Designers Hear Community Feedback and Ideas for New Downtown Omaha Library


OMAHA, Neb. (WOWT) – As the community prepares to say goodbye to the W. Dale Clark Library in the heart of downtown, they are also helping to create the new downtown library just a few blocks away.

Sunday afternoon at the soon to be demolished W. Dale Clark Library, community members shared ideas with designers on what the new library in downtown Omaha should offer.

“I think when they get all these notes that we’ve generated, put them together and summarize them, they’ll have a lot of really good ideas, and I think the library will be better because it’s not just a a handful of people with ideas is a lot of people, and that’s always better,” says Paulette Sandene, a new resident of downtown Omaha.

Sandene says events like these allow for two-way communication between city planners and citizens, unlike public hearings with city council members, she says.

The new downtown library is moved to 14th and Jones.
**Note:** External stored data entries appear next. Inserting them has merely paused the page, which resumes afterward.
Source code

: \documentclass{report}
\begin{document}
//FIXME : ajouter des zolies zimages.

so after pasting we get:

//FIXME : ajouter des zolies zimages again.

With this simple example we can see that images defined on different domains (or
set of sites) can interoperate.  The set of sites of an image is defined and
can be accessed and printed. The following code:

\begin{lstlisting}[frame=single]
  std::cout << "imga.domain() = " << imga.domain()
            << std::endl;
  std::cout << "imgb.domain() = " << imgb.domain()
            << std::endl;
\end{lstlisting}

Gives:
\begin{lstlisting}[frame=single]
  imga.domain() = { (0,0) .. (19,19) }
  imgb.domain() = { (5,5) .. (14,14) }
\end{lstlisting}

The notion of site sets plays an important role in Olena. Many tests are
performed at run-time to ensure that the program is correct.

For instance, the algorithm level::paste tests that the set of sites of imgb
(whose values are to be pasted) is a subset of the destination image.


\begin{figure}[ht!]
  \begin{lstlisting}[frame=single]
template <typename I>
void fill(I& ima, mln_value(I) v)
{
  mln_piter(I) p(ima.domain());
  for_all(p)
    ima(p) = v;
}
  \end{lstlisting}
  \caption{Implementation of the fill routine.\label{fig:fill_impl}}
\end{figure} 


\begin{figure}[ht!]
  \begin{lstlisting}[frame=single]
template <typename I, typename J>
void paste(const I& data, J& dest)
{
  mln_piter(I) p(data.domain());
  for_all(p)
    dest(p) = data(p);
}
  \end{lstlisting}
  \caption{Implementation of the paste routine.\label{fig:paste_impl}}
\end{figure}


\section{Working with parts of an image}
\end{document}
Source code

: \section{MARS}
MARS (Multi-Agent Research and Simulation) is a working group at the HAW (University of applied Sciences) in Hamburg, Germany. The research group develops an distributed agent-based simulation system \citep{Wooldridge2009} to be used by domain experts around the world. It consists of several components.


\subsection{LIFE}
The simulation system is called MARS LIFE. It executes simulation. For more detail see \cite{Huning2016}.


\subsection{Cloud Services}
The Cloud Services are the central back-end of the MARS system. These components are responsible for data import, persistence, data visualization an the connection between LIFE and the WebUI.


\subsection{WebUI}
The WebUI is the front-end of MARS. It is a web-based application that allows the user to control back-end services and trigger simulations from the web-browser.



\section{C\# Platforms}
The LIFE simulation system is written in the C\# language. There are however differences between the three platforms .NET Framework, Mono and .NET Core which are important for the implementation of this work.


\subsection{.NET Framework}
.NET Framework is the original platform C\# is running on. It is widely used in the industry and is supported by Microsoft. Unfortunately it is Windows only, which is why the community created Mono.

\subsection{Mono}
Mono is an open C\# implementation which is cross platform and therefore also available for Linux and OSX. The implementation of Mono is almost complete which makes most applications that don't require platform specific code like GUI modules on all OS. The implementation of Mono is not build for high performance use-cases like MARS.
W. Dale Clark will be demolished by the end of the year to make way for Mutual of Omaha’s new downtown skyscraper headquarters.

“I know when a lot of these changes were going through city government and stuff, a lot of people felt frustrated, they felt like they weren’t necessarily being listened to, and you know, I felt like that too that at a certain degree,” says Rosemary Keenan, who has lived in downtown Omaha for about a year. “It’s good that we at least have the chance to provide feedback on this part of the library.”

“Sometimes people underestimate the value of public services, not everything needs to be commercialized, there should be things the government provides for free. I want to make sure there’s a public aspect to all this redevelopment of Omaha that we’ve seen, it’s not just about profit and putting names on buildings, it puts the citizens of the city ​​at the top of the list of who is going to be listened to and who is important,” adds Sandene.

Those who design the library, Studio Margaret Sullivan, HDRand Noddle Companies, want to know what is most important to community members when it comes to the new space.

Keenan says fostering engagement is a big plus for her.

“I want the library to encourage more community involvement,” she says. “I’d like to see more local events, community outreach and more places to engage with citizens so we can get to know each other and hopefully the downtown becomes a little closer.”

Sandene says the new library should be comfortable.

“Somewhere you can snuggle up with a book, be undisturbed, and feel like you’re at home or at your grandma’s,” she says. “So it doesn’t look like an office building, it looks like somewhere you want to hang out like an old-fashioned bookstore or someone’s school library when they were a kid”

Officials say the interior design phase of the new downtown library is nearly complete, but feedback from people like Sandene, Keenan and others who came up with ideas will help influence how the spaces are used.

The same design team is also creating the proposed new Central Library at 72nd and Dodge Streets, an open house to pitch design ideas and gather community feedback was held last month.